While it doesn’t rely too heavily on detailing a previous era, I’d argue that The Rules of Magic is fairly historically grounded, and certainly more so than Practical Magic. Reading the latter — published in 1995 — you have a sense that, despite its geographical clues, the story occurs off in some abstract story universe somewhere. With the crazy aunts and the magical garden and the spells and the strange girls who never quite belong anywhere. It’s a bit of a fairy tale. Contrarily, this novel is very much involved in its setting and in its general social climate. While the novel bears no direct links to the present, I can’t help but get the sense that here, in this moment, this post-Recession, mid-political-Apocalypse, sexual predatory shit storm of a moment, while we watch rights and freedoms that one assumed (falsely) had been taken care of in previous generations dissolve right before our eyes, no novel really has the luxury of feeling as though it could be anywhere and everywhere. We are so stuck in the dense reality of our own time that even in the realm of fiction, we are not as willing to grant ourselves the a certain kind of dreamy placelessness and timelessness. Being Hoffman, it’s still in the realm of magical realism, but the emphasis is a bit more on the real this time around.

Another way in which this novel simply feels larger than the other is that (to put it bluntly) Franny and Jet are more interesting characters. Sally and Gillian, the sisters of Practical Magic, always felt to me more of a pure dualism, an abstract exploration of opposites, two people who were who they were because of their tension. But Franny and Jet are people that you spend a whole book getting to know. Of course, they do have their distinct differences — Franny’s penchant for the scientific and Jet’s whimsy and romanticism, which create a magnificent trio along with Vincent’s brooding magical existentialism. But they are very much individuals, and part of their character development is seen in their various reactions to the Owens family curse, which, of course, is a fabulous fictional ruse meant to explore the ways in which we all react to love and the ensuing pain that it brings. Jump in head first? Proceed with caution? Reject entirely? The acceptance or denial of love — both familial and romantic — shapes everything in the lives of these three siblings.
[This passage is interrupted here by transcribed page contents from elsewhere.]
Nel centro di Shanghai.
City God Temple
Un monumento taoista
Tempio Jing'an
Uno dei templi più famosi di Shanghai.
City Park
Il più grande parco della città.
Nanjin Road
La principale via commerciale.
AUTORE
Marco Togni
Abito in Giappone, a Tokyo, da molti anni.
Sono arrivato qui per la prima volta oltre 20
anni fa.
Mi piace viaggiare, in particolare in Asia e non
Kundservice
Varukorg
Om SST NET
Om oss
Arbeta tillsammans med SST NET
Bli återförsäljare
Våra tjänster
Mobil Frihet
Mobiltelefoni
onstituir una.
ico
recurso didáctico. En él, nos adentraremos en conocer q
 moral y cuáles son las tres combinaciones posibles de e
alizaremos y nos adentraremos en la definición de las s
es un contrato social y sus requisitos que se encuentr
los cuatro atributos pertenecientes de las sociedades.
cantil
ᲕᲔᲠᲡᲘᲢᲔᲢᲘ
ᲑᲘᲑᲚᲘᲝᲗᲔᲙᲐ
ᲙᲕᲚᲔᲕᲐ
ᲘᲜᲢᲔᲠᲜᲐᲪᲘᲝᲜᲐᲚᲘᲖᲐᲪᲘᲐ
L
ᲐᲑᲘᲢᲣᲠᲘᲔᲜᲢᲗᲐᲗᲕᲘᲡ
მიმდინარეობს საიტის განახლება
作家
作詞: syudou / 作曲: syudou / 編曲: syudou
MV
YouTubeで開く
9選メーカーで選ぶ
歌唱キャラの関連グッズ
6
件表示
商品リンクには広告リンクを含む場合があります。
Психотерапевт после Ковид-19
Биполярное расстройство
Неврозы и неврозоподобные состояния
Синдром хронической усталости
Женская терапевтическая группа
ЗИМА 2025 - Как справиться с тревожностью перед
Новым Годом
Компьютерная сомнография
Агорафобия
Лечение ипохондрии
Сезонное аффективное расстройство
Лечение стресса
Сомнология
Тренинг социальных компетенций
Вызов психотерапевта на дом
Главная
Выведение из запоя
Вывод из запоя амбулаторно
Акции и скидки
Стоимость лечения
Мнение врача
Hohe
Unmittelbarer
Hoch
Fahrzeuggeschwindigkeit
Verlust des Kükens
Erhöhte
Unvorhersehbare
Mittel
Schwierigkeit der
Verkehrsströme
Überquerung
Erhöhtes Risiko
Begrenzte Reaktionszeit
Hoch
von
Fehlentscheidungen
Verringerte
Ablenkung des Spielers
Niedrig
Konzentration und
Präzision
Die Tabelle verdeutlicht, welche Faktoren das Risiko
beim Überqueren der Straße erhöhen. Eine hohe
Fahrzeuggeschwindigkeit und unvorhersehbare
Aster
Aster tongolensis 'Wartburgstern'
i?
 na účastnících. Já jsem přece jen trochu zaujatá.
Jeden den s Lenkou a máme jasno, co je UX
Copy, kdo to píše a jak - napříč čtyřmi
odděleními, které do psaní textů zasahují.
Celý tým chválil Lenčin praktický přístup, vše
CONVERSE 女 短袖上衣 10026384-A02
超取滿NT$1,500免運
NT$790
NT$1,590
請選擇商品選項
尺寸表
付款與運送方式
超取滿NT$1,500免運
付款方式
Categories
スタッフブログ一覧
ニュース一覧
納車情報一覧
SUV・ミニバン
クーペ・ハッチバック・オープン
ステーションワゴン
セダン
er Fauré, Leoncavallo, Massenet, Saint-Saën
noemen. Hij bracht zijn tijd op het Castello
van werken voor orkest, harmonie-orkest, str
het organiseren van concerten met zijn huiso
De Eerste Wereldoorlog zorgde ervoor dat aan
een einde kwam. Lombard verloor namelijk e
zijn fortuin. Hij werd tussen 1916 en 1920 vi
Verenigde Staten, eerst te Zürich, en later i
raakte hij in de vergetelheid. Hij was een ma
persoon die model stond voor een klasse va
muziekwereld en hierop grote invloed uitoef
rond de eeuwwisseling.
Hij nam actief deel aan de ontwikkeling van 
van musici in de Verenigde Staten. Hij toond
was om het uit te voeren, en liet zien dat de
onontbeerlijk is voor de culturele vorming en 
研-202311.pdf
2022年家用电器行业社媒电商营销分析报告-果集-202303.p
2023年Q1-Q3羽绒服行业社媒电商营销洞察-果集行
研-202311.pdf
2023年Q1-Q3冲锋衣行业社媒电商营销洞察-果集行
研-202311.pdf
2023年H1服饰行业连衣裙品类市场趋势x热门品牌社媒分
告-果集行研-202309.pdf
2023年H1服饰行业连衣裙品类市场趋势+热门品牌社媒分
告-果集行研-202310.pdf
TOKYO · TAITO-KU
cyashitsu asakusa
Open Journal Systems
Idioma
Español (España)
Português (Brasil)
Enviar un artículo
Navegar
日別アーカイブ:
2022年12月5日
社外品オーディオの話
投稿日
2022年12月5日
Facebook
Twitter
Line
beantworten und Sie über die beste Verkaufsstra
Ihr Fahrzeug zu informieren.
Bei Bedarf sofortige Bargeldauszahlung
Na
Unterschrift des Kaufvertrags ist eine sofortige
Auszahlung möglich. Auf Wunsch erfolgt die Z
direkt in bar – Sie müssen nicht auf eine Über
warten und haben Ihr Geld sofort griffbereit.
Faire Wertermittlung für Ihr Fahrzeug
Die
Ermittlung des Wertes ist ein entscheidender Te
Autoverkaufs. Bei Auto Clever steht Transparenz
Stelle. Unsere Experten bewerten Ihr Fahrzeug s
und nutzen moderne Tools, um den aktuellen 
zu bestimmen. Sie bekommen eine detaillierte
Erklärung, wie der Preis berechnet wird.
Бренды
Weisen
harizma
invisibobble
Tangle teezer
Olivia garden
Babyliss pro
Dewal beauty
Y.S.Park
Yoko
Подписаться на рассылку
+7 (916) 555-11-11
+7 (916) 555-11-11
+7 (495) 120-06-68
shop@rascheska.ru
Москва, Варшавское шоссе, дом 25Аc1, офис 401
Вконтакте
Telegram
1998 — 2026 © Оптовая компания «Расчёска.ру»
Perhaps the best part of the novel is that all of Hoffman’s side characters — even the parents who serve as little more than plot-furthering buzzkill — are so interesting that you want to know more about them. Probably the best example of this is cousin April (grandmother to little girls Sally and Gillian who show up at the end of the book, where the plot to Practical Magic begins), who is a snarky and somewhat disturbed genius of a teenage girl. Mainly, she shows up in order to make a baby (thus producing the line that serves as the bridge between the two novels) and also to provide some necessary tension in the relationship between Franny, Jet and Vincent. (Let’s be honest, otherwise, the siblings just get along too well.)

But rather than leaving the book feeling that you’ve missed out on all these interesting side stories, you get the sense that they’re there waiting for you. What was April’s life like in Bohemian California as the unwed mother of little Regina? What’s Aunt Isabelle’s story? And, most obviously, what kind of life does Vincent live after he leaves? There are at least eight more books to be written around the Owens family, and I, personally, am holding out hope that we haven’t seen the last of them.